### WORK REQUIRED
If a line in the material below has the string "density", copy it out.

### EXTRACTED RECORDS
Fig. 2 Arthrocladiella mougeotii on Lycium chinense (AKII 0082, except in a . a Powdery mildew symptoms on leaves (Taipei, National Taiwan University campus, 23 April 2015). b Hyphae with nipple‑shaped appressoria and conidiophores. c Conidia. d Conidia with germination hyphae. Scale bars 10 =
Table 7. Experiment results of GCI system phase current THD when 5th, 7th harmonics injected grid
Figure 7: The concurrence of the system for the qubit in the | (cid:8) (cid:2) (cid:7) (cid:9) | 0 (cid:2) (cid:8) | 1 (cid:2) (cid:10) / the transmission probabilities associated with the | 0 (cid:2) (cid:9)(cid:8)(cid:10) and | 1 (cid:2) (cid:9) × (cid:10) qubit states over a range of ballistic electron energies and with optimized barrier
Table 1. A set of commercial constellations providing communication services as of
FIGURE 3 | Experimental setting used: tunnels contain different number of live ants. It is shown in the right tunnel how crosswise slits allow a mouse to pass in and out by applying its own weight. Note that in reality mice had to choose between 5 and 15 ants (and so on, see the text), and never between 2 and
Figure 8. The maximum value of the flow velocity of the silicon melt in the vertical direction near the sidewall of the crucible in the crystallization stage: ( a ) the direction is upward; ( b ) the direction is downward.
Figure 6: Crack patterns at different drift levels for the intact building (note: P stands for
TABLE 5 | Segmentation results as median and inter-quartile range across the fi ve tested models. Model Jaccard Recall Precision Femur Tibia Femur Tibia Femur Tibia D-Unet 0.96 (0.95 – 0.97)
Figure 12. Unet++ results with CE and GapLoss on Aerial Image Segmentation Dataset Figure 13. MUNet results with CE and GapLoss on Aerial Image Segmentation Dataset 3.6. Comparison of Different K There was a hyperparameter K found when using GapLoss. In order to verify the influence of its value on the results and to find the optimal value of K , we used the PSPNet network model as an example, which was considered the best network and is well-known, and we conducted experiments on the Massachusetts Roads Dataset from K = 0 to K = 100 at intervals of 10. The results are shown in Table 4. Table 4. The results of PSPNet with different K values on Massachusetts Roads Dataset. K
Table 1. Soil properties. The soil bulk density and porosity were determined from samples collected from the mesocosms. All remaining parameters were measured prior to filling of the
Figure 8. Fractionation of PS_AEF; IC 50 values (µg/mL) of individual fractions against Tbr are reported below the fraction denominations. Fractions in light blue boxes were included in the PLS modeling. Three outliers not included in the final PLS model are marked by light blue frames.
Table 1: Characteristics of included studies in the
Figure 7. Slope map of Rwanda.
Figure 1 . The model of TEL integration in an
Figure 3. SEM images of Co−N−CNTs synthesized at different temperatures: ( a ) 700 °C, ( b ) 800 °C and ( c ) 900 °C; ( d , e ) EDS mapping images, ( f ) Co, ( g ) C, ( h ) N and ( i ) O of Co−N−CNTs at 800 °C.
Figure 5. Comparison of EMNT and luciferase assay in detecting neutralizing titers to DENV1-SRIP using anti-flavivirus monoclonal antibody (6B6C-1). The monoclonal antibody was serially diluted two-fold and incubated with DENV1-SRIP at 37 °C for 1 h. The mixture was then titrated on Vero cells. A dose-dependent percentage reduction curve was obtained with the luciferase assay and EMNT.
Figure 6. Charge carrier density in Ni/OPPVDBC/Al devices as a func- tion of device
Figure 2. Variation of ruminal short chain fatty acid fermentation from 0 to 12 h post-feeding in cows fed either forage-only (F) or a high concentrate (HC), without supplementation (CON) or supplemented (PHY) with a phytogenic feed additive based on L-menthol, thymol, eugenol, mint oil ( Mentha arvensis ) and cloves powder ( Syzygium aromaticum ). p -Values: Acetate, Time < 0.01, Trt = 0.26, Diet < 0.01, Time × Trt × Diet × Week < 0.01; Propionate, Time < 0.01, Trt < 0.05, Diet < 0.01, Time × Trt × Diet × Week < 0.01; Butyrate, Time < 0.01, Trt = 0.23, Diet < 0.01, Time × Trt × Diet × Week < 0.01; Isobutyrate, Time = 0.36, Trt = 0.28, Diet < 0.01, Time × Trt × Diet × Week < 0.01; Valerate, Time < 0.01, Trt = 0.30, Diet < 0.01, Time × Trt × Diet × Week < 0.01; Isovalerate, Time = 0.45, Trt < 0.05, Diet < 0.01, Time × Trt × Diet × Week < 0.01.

### EXERCISE RESULT
Table 1. Soil properties. The soil bulk density and porosity were determined from samples collected from the mesocosms. All remaining parameters were measured prior to filling of the
Figure 6. Charge carrier density in Ni/OPPVDBC/Al devices as a func- tion of device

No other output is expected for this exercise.